==== Records for this task ====

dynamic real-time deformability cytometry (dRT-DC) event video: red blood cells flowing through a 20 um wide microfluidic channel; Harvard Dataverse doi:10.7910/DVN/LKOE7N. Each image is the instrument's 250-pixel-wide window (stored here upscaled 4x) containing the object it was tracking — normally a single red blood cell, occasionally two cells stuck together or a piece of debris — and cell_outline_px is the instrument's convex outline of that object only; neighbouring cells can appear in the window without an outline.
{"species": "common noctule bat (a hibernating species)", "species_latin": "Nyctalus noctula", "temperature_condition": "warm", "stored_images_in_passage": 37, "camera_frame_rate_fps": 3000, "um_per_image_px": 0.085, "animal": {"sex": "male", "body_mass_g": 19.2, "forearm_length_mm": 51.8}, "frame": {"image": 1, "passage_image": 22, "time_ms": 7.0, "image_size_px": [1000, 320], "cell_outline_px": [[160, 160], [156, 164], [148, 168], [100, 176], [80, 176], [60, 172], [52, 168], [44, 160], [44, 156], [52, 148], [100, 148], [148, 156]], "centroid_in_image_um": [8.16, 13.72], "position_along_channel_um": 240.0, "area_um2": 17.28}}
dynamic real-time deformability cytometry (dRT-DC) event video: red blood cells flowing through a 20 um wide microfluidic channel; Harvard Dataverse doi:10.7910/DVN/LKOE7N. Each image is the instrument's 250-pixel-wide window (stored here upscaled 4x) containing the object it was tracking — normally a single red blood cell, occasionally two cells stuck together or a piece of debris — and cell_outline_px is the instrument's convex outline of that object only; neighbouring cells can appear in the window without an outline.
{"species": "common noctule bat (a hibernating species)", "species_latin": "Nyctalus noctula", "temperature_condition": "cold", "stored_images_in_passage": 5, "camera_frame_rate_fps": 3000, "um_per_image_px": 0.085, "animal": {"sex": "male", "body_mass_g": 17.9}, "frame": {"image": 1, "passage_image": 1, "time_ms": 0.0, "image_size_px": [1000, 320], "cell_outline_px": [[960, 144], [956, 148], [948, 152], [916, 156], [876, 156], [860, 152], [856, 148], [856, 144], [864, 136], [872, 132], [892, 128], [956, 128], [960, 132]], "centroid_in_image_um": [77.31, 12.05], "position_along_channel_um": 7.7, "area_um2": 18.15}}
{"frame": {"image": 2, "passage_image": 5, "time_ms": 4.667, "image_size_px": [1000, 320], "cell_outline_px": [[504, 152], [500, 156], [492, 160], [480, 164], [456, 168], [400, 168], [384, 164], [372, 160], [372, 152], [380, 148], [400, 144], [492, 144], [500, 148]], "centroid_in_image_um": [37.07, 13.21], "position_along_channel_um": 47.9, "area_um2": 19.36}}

====

Extract the entries above verbatim.

**Exercise result:**
dynamic real-time deformability cytometry (dRT-DC) event video: red blood cells flowing through a 20 um wide microfluidic channel; Harvard Dataverse doi:10.7910/DVN/LKOE7N. Each image is the instrument's 250-pixel-wide window (stored here upscaled 4x) containing the object it was tracking — normally a single red blood cell, occasionally two cells stuck together or a piece of debris — and cell_outline_px is the instrument's convex outline of that object only; neighbouring cells can appear in the window without an outline.
{"species": "common noctule bat (a hibernating species)", "species_latin": "Nyctalus noctula", "temperature_condition": "warm", "stored_images_in_passage": 37, "camera_frame_rate_fps": 3000, "um_per_image_px": 0.085, "animal": {"sex": "male", "body_mass_g": 19.2, "forearm_length_mm": 51.8}, "frame": {"image": 1, "passage_image": 22, "time_ms": 7.0, "image_size_px": [1000, 320], "cell_outline_px": [[160, 160], [156, 164], [148, 168], [100, 176], [80, 176], [60, 172], [52, 168], [44, 160], [44, 156], [52, 148], [100, 148], [148, 156]], "centroid_in_image_um": [8.16, 13.72], "position_along_channel_um": 240.0, "area_um2": 17.28}}
dynamic real-time deformability cytometry (dRT-DC) event video: red blood cells flowing through a 20 um wide microfluidic channel; Harvard Dataverse doi:10.7910/DVN/LKOE7N. Each image is the instrument's 250-pixel-wide window (stored here upscaled 4x) containing the object it was tracking — normally a single red blood cell, occasionally two cells stuck together or a piece of debris — and cell_outline_px is the instrument's convex outline of that object only; neighbouring cells can appear in the window without an outline.
{"species": "common noctule bat (a hibernating species)", "species_latin": "Nyctalus noctula", "temperature_condition": "cold", "stored_images_in_passage": 5, "camera_frame_rate_fps": 3000, "um_per_image_px": 0.085, "animal": {"sex": "male", "body_mass_g": 17.9}, "frame": {"image": 1, "passage_image": 1, "time_ms": 0.0, "image_size_px": [1000, 320], "cell_outline_px": [[960, 144], [956, 148], [948, 152], [916, 156], [876, 156], [860, 152], [856, 148], [856, 144], [864, 136], [872, 132], [892, 128], [956, 128], [960, 132]], "centroid_in_image_um": [77.31, 12.05], "position_along_channel_um": 7.7, "area_um2": 18.15}}
{"frame": {"image": 2, "passage_image": 5, "time_ms": 4.667, "image_size_px": [1000, 320], "cell_outline_px": [[504, 152], [500, 156], [492, 160], [480, 164], [456, 168], [400, 168], [384, 164], [372, 160], [372, 152], [380, 148], [400, 144], [492, 144], [500, 148]], "centroid_in_image_um": [37.07, 13.21], "position_along_channel_um": 47.9, "area_um2": 19.36}}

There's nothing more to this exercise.